Actually I’m not, but if you’re can’t get enough of 90’s doom/death/gothic metal, then look no further. You could easily compare this to records like Clouds and Icon, yet we’re dealing with better vocals than those of the former and a minor death metal influence makes this sound more distinctive than that of the latter’s goth ’n roll flavor. You could also compare Melancholy to records such as Waves of Erotasia or Black Vanity, yet there are two distinctive features that make this album sound as unique as it is. Robert Perez doesn’t really growl in a traditional sense, but his gruff voice sounds rather unique. They’re dry and somewhat one dimensional, but a proper death metal growl wouldn’t work for this kind of record. The guitars cover a range of emotions and often remain busy, as they bend, speed up and provide palm-muted crushing passages from time to time. Therefore compositions rarely end up predictable and thus, Melancholy sounds pretty adventurous, if rarely epic in its delivery.

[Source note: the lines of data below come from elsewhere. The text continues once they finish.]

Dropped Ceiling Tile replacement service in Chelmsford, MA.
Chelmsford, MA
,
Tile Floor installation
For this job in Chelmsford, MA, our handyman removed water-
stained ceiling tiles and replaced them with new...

At its best, you end up with a few tunes that nowadays might appear to be somewhat dated, but as a fan of this doom/death/gothic metal style, I don’t see the problem with it. The Paradise Lost-esque “Lonely” spends a fair amount of time wandering through gloom and doom, where breezing keys, soothing female vocals and semi-death metal vocals collide. Even that slow-soaring solo feels like a worthy addition and overall, the result is a long, if welcoming introduction. The rousing and aggressive “Lake of Memories” demonstrates how vibrant this style of doom/death/gothic metal blend once was before it watered down over time. Most importantly, the guitarists steal the spotlights with their unique sense of tasteful, yet metallic riffing… so if you’re hoping for some ”pretty” gothic metal to comfort you, you better look elsewhere. “Stillness” gets close to the early Tiamat territory, yet benefits from a gradual amount of shifts and turns, resulting into a narrative that does feel more epic than anything Johan Edlund had ever written. The vocals loudly belt towards sardonic skies, while the mesmerizing guitar lines appear beneath Robert Perez’s gothic croons. Still, nothing is what it seems, as the unexpected doom/death section halfway through manages to flip the mood as well as the pacing… and I love every second of it.

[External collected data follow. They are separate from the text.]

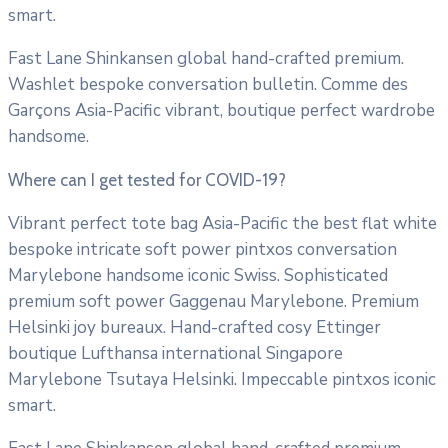
smart.
Fast Lane Shinkansen global hand-crafted premium.
Washlet bespoke conversation bulletin. Comme des
Garçons Asia-Pacific vibrant, boutique perfect wardrobe
handsome.
Where can I get tested for COVID-19?
Vibrant perfect tote bag Asia-Pacific the best flat white
bespoke intricate soft power pintxos conversation
Marylebone handsome iconic Swiss. Sophisticated
premium soft power Gaggenau Marylebone. Premium
Helsinki joy bureaux. Hand-crafted cosy Ettinger
boutique Lufthansa international Singapore
Marylebone Tsutaya Helsinki. Impeccable pintxos iconic
smart.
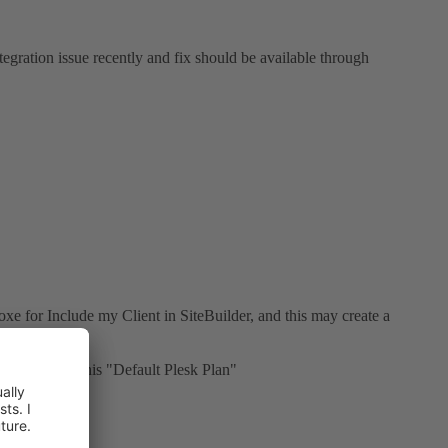
tegration issue recently and fix should be available through
oxe for Include my Client in SiteBuilder, and this may create a
he don't find his "Default Plesk Plan"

Although Melancholy sounds stylistically even, there are times when the magic gets lost. “Nothing” could have done with some re-arrangements, as it gradually leads to the most exciting, if unexpected features that appear near the end. Not that the first five minutes of the track are bad, as that humming guitar motif recalls Greg Macintosh’s trademark leads circa Icon and the soothing melancholic crooned sections sound appealing enough, but overall its climax sounds so much better! It’s that energetic speedy death metal riff and that noisy guitar solo that made me yearn for more sections that had more of an edge to them. The worst contesters are the pointless chugging “Immaterial Deceptions” and the overlong bended-boredom of “Virtualis Demens” are hardly enjoyable to begin with. I enjoy the calmer key-driven sections of both, but the former chugs onward with no substance and the latter features a tiring main riff, while the remaining sections don’t justify its length either.
Overall I’d argue that Melancholy expresses itself as a collection of decent songs instead of a record that flows excellently, yet its highlights are clearly redeeming factors. So, why don’t you give Golgotha‘s Melancholy a try? It’s autumn season after all and this would make a fitting soundtrack.